▶ What to work on
What lines in the records below contain the string "Methodology"? Copy every one.

Extracted material below:

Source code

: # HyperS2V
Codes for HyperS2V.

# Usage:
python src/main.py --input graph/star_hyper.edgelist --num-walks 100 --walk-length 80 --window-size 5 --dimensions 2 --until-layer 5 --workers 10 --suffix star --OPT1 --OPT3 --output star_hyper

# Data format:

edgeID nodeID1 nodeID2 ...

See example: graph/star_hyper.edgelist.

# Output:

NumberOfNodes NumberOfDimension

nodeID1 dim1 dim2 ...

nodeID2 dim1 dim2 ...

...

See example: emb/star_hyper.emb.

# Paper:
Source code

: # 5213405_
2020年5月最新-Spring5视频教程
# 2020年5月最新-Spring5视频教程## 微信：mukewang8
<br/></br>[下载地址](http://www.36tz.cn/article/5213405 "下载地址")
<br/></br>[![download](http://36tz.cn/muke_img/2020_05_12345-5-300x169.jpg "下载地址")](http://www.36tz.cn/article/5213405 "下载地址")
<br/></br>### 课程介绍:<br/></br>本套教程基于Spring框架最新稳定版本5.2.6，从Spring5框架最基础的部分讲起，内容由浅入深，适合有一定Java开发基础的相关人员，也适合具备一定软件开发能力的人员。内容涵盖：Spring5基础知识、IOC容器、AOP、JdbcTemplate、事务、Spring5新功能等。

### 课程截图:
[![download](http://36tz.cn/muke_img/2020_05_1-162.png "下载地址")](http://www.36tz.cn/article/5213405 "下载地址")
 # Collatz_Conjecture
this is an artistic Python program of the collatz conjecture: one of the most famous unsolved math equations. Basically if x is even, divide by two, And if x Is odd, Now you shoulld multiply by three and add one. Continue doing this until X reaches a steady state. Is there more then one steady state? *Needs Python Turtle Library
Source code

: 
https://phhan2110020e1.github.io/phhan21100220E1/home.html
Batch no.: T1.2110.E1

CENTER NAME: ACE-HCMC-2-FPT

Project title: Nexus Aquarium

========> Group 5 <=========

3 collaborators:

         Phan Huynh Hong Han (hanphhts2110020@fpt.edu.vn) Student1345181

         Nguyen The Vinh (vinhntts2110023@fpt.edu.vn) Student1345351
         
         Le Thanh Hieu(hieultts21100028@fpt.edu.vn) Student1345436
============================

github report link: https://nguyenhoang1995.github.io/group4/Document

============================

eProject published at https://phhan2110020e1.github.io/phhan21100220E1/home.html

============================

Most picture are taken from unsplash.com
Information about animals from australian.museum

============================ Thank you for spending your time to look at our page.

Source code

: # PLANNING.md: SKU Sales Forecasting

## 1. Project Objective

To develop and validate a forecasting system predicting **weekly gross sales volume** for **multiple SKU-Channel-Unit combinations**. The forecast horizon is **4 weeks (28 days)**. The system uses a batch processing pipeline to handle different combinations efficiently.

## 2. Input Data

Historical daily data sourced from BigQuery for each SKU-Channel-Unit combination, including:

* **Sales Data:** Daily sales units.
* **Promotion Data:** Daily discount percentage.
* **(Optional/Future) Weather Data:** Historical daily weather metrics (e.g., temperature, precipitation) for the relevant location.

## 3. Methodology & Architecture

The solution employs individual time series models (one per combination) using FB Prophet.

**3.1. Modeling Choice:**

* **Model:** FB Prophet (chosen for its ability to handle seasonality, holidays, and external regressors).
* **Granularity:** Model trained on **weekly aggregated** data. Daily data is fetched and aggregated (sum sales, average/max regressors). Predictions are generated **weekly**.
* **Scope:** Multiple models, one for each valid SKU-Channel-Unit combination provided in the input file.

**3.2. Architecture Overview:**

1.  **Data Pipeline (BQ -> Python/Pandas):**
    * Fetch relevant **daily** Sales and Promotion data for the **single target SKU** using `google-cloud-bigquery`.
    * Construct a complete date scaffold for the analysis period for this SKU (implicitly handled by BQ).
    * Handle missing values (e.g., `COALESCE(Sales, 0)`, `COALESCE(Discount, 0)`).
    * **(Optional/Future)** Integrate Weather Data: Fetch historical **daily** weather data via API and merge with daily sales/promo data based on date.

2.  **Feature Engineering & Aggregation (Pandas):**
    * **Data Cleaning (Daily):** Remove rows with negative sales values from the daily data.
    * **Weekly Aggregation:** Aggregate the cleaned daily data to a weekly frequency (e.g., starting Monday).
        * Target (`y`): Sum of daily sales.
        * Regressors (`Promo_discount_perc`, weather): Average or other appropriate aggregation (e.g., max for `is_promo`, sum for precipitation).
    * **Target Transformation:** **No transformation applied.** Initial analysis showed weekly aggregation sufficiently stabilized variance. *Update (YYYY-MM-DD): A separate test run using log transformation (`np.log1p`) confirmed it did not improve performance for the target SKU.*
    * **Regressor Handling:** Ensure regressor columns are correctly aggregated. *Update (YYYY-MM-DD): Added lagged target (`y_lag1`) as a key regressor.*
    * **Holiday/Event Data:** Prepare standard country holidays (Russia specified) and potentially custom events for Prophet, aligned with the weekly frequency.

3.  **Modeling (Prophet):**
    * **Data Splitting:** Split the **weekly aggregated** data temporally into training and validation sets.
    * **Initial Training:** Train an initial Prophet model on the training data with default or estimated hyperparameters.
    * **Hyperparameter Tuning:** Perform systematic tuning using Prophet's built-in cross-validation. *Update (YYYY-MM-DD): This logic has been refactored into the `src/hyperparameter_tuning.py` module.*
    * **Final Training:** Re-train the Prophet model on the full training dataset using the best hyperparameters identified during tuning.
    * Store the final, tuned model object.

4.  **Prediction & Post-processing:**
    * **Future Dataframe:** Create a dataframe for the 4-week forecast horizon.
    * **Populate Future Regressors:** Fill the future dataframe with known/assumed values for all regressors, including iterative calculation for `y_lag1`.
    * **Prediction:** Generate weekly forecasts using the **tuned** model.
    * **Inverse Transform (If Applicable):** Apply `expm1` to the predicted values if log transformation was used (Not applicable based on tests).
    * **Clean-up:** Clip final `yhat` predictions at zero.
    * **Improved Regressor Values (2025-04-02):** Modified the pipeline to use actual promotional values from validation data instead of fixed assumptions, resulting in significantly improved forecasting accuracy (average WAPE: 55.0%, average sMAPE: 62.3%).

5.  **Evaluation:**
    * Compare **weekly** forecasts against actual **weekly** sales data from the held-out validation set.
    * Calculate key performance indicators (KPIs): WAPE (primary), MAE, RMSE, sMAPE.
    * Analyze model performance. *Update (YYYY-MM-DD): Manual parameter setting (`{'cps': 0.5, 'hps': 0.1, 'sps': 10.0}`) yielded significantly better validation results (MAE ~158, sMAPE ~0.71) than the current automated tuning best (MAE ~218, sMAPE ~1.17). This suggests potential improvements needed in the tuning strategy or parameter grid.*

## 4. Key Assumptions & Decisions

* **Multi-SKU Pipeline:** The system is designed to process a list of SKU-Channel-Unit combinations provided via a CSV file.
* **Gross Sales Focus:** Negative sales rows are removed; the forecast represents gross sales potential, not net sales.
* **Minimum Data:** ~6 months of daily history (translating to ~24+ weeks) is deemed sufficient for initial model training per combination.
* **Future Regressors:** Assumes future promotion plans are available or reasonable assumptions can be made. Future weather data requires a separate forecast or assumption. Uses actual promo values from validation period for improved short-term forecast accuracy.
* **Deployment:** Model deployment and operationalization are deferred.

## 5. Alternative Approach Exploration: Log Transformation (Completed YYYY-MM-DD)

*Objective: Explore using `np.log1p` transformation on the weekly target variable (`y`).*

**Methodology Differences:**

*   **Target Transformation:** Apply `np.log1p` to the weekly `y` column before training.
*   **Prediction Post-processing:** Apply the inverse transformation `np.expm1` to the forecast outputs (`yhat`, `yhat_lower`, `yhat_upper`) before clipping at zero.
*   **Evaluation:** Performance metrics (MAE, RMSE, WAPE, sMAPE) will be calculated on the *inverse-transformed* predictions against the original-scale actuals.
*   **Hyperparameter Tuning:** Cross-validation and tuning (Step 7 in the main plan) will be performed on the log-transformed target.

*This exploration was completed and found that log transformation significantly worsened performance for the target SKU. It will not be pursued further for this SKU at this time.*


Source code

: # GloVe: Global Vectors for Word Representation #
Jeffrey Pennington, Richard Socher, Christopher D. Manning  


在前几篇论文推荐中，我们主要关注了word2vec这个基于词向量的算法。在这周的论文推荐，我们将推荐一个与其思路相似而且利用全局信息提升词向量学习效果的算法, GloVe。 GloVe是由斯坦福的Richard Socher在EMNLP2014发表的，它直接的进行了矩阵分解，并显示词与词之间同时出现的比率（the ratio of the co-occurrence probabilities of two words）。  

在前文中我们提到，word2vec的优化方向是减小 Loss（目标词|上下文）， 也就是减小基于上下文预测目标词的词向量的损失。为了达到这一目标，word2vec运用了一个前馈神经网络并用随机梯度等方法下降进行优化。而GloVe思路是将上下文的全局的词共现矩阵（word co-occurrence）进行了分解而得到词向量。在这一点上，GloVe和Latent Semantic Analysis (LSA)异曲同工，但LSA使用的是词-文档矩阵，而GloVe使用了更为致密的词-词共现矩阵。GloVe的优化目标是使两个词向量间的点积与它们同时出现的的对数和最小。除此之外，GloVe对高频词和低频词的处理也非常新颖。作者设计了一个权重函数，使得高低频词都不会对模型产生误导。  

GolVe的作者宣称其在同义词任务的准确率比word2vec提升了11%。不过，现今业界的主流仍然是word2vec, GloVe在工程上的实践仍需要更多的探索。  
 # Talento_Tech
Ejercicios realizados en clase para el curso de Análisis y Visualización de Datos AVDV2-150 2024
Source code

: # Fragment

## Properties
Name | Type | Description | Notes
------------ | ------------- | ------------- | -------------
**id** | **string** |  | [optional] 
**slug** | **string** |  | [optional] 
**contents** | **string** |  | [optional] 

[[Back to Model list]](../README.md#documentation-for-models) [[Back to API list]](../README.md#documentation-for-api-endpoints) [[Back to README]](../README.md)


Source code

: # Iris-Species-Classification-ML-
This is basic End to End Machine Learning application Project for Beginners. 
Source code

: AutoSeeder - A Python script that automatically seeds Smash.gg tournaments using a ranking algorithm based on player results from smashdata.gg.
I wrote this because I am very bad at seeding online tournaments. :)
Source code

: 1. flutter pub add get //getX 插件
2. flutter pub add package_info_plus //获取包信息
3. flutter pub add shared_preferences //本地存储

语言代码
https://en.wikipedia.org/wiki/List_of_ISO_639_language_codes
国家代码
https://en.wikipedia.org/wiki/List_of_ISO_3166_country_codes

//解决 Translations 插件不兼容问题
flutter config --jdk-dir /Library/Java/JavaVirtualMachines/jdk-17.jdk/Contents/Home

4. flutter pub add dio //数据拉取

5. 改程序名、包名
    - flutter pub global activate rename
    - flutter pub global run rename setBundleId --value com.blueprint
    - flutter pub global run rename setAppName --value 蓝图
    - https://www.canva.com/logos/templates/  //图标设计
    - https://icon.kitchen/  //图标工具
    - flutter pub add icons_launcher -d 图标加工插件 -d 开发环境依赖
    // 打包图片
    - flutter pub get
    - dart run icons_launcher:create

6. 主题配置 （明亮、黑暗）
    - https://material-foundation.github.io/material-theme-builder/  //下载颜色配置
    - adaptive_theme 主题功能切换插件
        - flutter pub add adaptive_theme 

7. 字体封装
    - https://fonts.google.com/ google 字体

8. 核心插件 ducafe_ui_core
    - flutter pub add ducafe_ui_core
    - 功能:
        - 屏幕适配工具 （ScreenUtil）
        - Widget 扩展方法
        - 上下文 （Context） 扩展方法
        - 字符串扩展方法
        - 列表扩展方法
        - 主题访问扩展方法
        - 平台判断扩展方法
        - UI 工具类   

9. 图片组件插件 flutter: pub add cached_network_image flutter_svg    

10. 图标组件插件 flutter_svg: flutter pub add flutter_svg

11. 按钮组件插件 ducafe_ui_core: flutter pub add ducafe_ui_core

End of Extracted material.

▶ Solution for this exercise
## 3. Methodology & Architecture
**Methodology Differences:**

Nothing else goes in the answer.